BEGIN
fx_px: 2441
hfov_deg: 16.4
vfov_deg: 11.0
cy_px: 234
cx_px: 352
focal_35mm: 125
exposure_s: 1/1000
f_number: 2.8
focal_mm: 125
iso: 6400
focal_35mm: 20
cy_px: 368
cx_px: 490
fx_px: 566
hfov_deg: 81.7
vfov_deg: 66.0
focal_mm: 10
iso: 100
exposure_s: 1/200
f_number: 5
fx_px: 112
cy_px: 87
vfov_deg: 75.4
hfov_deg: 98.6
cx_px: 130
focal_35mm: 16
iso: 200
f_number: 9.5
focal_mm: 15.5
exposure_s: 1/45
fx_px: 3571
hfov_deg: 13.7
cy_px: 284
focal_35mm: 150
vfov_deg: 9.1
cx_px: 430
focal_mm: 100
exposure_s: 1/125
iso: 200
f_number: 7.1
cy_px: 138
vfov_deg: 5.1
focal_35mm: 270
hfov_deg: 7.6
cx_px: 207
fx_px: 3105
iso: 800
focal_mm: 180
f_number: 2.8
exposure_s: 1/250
END
BEGIN
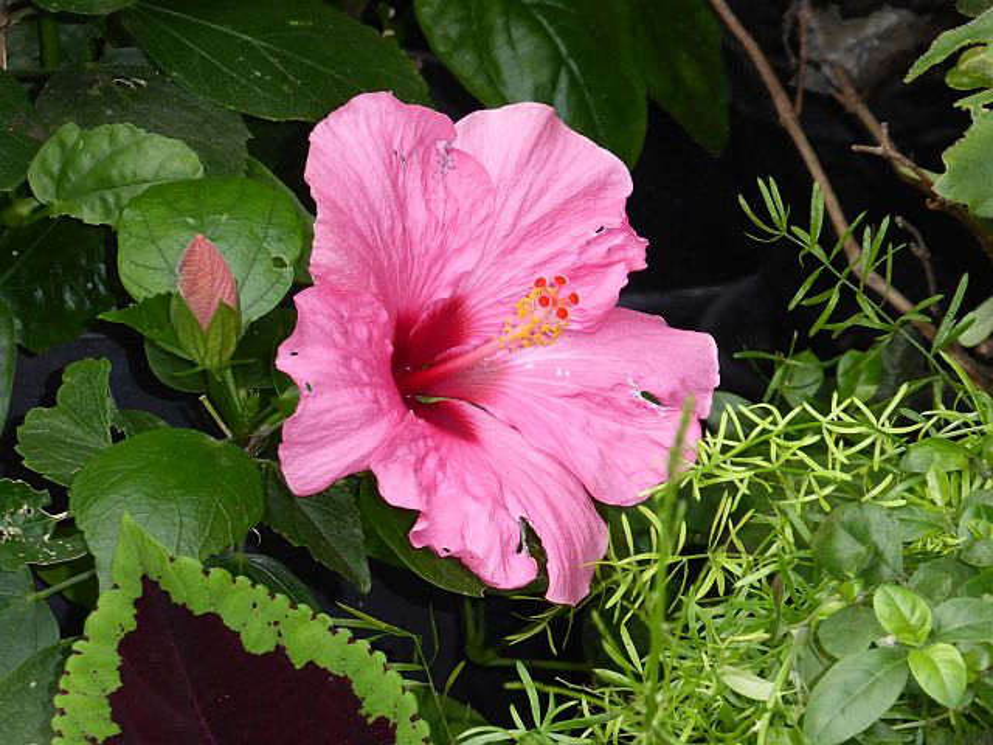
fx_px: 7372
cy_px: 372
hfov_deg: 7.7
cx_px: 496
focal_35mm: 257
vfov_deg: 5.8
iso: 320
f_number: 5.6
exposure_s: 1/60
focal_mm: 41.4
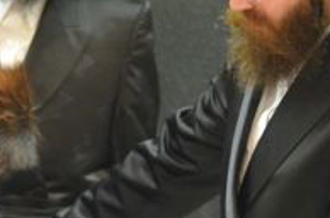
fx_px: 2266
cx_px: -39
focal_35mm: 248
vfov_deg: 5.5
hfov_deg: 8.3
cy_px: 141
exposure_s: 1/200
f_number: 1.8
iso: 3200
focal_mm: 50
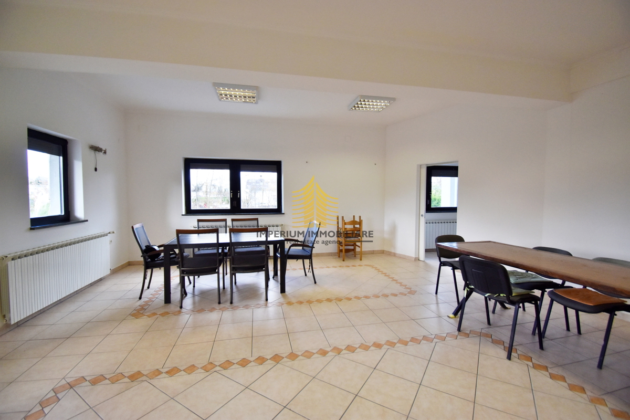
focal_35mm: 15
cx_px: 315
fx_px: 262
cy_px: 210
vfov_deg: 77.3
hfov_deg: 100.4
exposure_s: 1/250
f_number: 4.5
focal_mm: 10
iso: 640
END
_PROBLEM TO SOLVE:_ Out of the listing above, reproduce exactly the lines from the one with "fx_px: 2441" up to and including the one with "vfov_deg: 9.1".

_SOLUTION:_
fx_px: 2441
hfov_deg: 16.4
vfov_deg: 11.0
cy_px: 234
cx_px: 352
focal_35mm: 125
exposure_s: 1/1000
f_number: 2.8
focal_mm: 125
iso: 6400
focal_35mm: 20
cy_px: 368
cx_px: 490
fx_px: 566
hfov_deg: 81.7
vfov_deg: 66.0
focal_mm: 10
iso: 100
exposure_s: 1/200
f_number: 5
fx_px: 112
cy_px: 87
vfov_deg: 75.4
hfov_deg: 98.6
cx_px: 130
focal_35mm: 16
iso: 200
f_number: 9.5
focal_mm: 15.5
exposure_s: 1/45
fx_px: 3571
hfov_deg: 13.7
cy_px: 284
focal_35mm: 150
vfov_deg: 9.1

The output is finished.